A quick but thorough Etsy search revealed these two pillow covers, and I couldn’t be happier. The gorgeous brown one is from this seller, and you need to check out her shop because this pillow cover is fantastic quality, came beautifully packaged, and the seller is one of the nicest I’ve met. Also, as if that’s not enough, look at this, this, and this. Such gorgeous covers.

I bought the pink floral case from this adorable shop. How can you not love a store called pillow happy?! Impossible. I wanted cases that coordinated without matching, and I think they look perfect together. She also has some really great stuff, like this, this, and the scrabble tile cases.

I couldn’t be happier with out they turned out, especially since those pillows were so old and mangy before.

I suppose I should mention I have not been compensated for those mentions, nor do those sellers even know who I am. I just love these pillow covers, and think that you should, too. Isobel, for her part, adores them.

It’s so calm and serene in the jellyfish tent. It almost makes me forget about the chaos just outside it.

You Are On The Naughty List

18 Dec

We took Isobel down Christmas tree lane this year, seeing as how she’s more sentient and sort of knows who Santa is. Based on her only experience with him it’s possible she thinks he’s a giant fire truck, with people inside, blaring loud Christmas music and handing out candy canes. After such a Santa visited our house before dinner one night she sobbed as we took her back inside. She kept saying, “Santa! Santa! Outside! Santa OUTSIDE!” We eventually had to convince her Santa was sleeping so we could finish making the macaroni and cheese. (From scratch – three cheeses , garlic and bacon. OMFG it was good. Like, Anthony and I made inappropriate noises while we ate it, good.)

Before hitting up the larger Christmas tree lane we investigated the smaller one not far from our house. This one’s unique because the neighbors got together and created a train track and a train that goes back and forth throughout the cul-de-sac.

Isobel admires Christmas lights from the car and when I pick her up from Grandma’s she eagerly points out all the houses that have lights on them as we drive home. If a couple houses go by with no lights she starts saying, “Lights! Where are you, lights?” It’s a-freaking-dorable.

Since the street is small and the night was quite warm (the pictured gloves and hat came off after about five minutes), we took a tour on foot so she could get close to the lights and explore.

The kid was impressed. And it was a welcome diversion considering that we spent our night as a family, wandering around different neighborhoods, entertaining our toddler FOR FREE. That’s a miracle at any time of the year, but doubly so in a cash-strapped month.

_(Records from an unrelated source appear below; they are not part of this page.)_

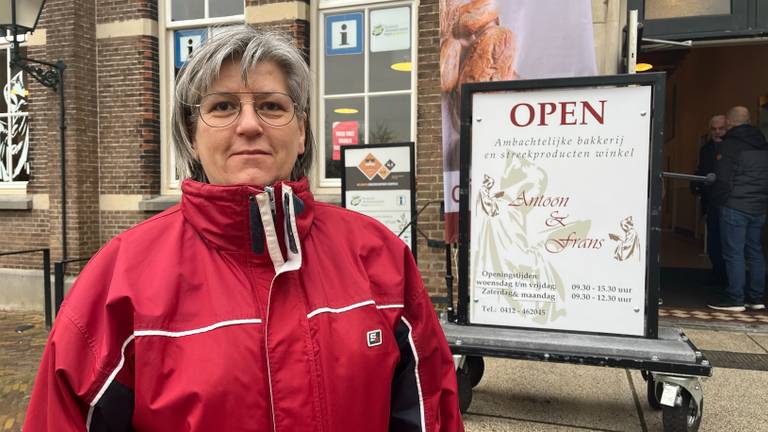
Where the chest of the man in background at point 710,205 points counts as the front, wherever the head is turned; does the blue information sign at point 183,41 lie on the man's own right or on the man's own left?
on the man's own right

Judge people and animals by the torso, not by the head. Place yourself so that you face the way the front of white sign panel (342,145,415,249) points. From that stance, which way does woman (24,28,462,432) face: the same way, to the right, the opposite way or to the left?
the same way

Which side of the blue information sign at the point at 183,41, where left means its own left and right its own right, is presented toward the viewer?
front

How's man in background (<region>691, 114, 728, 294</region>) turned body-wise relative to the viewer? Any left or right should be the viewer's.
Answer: facing the viewer and to the right of the viewer

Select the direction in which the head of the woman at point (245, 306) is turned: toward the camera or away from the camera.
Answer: toward the camera

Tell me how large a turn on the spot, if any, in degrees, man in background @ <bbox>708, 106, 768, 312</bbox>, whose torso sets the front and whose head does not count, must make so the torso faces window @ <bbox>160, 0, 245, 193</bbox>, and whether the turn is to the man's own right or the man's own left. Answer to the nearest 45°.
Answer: approximately 45° to the man's own left

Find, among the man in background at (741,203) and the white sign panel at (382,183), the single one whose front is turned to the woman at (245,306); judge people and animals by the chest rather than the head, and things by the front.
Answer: the white sign panel

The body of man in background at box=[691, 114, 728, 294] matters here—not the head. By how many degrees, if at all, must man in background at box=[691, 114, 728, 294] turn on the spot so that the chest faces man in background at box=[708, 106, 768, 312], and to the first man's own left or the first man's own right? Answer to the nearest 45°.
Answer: approximately 45° to the first man's own right

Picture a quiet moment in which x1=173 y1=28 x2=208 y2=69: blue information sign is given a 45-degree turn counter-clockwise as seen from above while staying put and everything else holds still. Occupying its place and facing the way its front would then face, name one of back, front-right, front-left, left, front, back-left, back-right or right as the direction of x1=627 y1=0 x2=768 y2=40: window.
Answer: front

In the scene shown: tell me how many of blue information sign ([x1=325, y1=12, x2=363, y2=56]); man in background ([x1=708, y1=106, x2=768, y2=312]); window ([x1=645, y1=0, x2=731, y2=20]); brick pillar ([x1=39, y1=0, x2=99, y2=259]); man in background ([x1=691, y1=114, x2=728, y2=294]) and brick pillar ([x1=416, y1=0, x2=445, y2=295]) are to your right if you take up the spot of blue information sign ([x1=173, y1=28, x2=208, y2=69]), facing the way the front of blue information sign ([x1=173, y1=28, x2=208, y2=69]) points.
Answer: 1

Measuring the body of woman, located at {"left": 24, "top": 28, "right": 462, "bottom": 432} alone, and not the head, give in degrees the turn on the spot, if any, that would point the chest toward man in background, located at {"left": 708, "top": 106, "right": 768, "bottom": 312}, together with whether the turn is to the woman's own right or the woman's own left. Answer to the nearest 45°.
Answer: approximately 135° to the woman's own left

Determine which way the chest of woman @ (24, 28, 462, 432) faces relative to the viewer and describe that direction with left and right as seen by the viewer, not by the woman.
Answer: facing the viewer

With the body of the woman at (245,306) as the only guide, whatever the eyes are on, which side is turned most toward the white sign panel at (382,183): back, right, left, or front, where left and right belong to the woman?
back

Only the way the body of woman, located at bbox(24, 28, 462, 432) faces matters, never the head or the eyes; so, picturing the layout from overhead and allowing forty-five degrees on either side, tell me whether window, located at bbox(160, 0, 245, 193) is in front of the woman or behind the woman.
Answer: behind

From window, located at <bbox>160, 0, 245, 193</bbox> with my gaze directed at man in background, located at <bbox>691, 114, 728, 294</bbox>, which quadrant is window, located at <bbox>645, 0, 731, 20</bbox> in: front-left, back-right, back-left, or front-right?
front-right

Then we headed to the larger Christmas tree lane. It was late and her little legs were tired so we pushed her around in the stroller. I only got one shot of her all bundled up, with a thrifted crocheted blanket in her stroller, but I used flash and she’s covering her eyes and making a pissed off face so I’ll spare you.

This Christmas tree lane had been decorating every year since before I was born. I remember visiting it as a child and looking for certain decorations year after year. This neighborhood had the works, lights timed to music, animatronic figures, a and a Santa, handing out candy canes.

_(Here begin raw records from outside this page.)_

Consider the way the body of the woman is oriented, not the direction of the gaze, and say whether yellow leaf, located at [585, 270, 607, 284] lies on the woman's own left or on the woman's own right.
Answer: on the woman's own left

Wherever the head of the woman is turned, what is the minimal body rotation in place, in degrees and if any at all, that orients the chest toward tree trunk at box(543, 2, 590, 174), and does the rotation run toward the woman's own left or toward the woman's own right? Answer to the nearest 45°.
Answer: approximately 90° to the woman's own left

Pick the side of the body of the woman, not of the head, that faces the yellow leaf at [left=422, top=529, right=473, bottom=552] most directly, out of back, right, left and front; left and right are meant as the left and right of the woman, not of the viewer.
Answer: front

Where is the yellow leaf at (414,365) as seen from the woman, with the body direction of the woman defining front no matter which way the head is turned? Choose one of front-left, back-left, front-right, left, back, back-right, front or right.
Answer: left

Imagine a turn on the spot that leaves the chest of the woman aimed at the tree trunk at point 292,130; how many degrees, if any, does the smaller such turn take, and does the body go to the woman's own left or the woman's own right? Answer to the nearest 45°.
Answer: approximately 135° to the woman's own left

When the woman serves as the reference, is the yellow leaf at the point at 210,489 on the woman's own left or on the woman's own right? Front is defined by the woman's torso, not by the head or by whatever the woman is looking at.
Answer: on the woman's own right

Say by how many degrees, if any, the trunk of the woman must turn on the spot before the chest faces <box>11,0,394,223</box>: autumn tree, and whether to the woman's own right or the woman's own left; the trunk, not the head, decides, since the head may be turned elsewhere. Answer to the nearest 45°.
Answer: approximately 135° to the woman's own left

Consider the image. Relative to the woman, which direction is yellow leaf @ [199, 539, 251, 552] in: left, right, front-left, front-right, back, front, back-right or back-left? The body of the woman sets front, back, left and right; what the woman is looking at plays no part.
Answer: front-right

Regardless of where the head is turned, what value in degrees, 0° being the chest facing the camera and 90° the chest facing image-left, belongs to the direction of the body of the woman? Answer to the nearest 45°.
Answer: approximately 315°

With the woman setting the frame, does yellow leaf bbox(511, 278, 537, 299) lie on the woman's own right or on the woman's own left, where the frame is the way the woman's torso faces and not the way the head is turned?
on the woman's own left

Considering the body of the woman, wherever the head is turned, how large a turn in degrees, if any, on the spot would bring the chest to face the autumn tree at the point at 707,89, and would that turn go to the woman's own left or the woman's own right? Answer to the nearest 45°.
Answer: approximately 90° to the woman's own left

Several families were also on foot and we even passed by our neighbors who live across the street, which was pretty funny. When we approached Santa he gave Isobel a candy cane and she held it out in front of her, stiffly, and crinkled the plastic wrap. I don’t think she’s aware candy canes are edible, which is fine by me. She loved just holding it.

As we were leaving Santa a giant truck drove by and rudely shouted out, “HEY SANTA!” This guy was a total ass. Without missing a beat Santa turned around and shouted, “YOU ARE ON THE NAUGHTY LIST!”

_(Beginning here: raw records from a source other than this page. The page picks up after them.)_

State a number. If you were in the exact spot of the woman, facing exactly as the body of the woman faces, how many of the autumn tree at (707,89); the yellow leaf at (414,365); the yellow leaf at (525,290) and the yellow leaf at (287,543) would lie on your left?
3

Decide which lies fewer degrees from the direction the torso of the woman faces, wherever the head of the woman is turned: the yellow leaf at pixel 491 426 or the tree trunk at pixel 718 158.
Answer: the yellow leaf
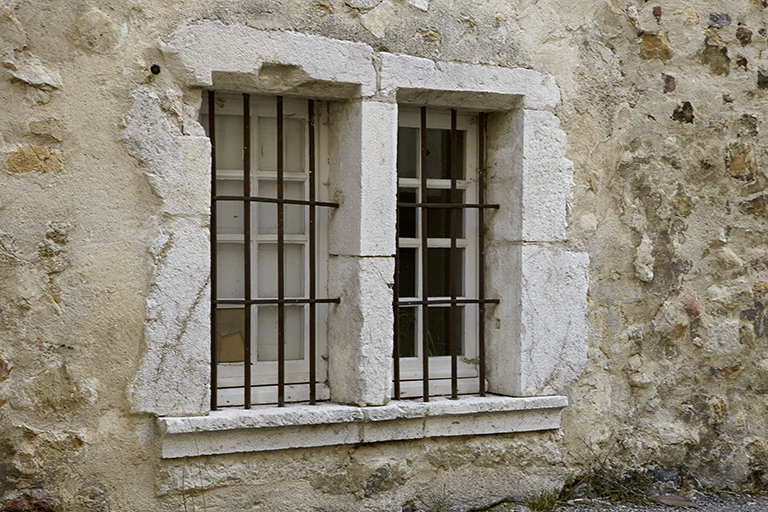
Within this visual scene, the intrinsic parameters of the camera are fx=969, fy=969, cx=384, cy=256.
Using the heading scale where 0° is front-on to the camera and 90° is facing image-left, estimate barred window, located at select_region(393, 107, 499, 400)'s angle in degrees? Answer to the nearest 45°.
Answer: approximately 315°

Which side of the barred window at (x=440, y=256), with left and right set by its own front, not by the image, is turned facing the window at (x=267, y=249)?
right
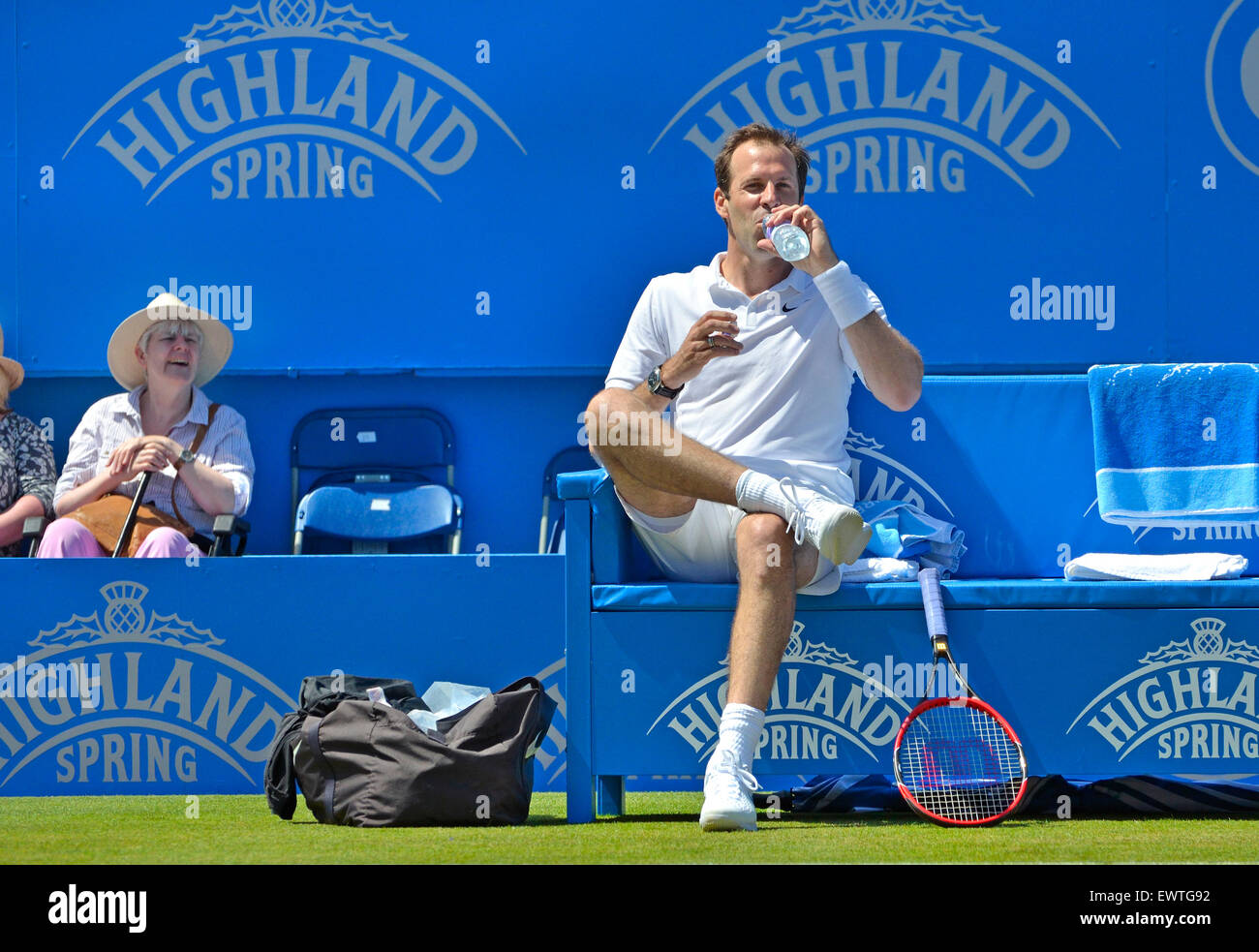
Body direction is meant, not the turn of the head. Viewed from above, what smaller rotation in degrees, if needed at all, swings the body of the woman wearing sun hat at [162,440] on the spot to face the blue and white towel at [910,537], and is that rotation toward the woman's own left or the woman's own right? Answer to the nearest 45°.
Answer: approximately 45° to the woman's own left

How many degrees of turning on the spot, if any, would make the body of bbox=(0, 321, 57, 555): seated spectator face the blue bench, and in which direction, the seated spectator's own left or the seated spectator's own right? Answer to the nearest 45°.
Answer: approximately 45° to the seated spectator's own left

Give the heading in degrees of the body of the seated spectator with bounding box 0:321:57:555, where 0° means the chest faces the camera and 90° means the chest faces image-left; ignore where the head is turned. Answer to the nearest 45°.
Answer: approximately 0°

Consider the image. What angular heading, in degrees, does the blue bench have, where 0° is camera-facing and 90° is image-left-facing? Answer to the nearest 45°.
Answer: approximately 0°
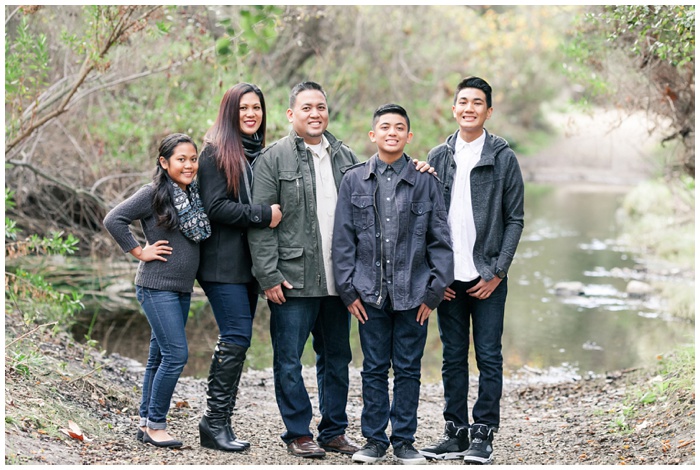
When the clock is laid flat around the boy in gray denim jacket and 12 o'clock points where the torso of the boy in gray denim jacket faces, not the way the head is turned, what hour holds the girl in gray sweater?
The girl in gray sweater is roughly at 3 o'clock from the boy in gray denim jacket.

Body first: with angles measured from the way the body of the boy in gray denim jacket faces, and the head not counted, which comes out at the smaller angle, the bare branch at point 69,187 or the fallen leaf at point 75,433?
the fallen leaf

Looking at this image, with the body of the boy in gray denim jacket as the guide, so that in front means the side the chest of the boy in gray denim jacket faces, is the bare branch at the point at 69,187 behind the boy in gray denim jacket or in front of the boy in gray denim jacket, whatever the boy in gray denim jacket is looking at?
behind

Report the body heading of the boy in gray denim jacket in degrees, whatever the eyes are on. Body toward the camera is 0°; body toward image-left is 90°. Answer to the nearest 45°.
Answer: approximately 0°

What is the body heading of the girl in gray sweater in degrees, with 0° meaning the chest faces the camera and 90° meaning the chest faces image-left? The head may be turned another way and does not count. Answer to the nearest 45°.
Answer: approximately 315°

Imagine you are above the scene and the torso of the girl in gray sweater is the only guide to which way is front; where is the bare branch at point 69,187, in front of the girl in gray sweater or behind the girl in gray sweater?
behind

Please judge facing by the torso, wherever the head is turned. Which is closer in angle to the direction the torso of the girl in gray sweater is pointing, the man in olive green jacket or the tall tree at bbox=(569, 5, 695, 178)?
the man in olive green jacket

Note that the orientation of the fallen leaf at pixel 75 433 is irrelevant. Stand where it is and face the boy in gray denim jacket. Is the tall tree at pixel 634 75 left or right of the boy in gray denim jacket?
left
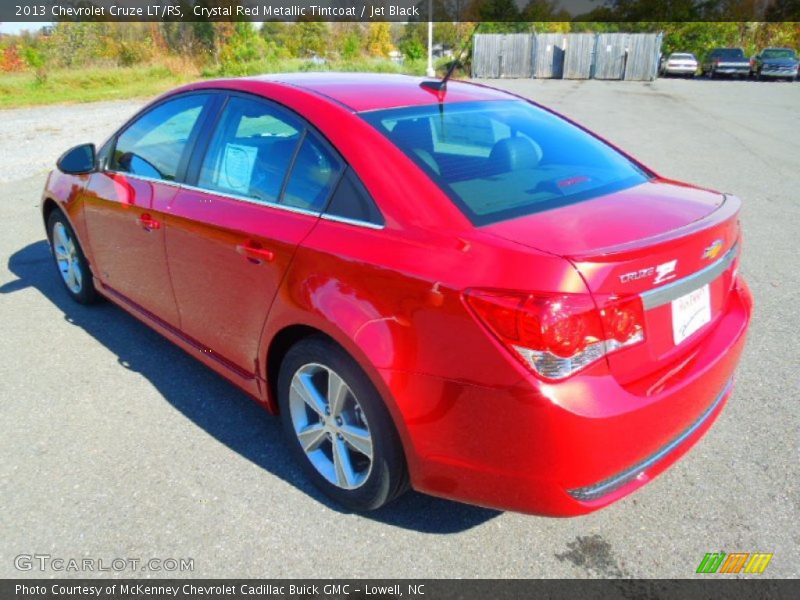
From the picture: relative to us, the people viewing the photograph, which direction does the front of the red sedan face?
facing away from the viewer and to the left of the viewer

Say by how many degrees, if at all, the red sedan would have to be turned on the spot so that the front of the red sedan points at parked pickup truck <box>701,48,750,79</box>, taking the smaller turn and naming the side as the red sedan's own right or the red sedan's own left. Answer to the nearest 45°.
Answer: approximately 90° to the red sedan's own right

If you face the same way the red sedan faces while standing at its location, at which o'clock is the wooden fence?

For those of you waiting for Christmas cards from me and wondering if I’ve forgotten, I haven’t. It’s just taken awhile for me to collect everyone’s address. I want to mail them out all at once because if you’re a parent you know that the few trips you endure to the Post Office with your child during the holidays, the better. I’m also trying to plan our yearly Christmas budget, so sending cards all at once will help me gauge that. I hope to get them send off by Monday. Happy weekend.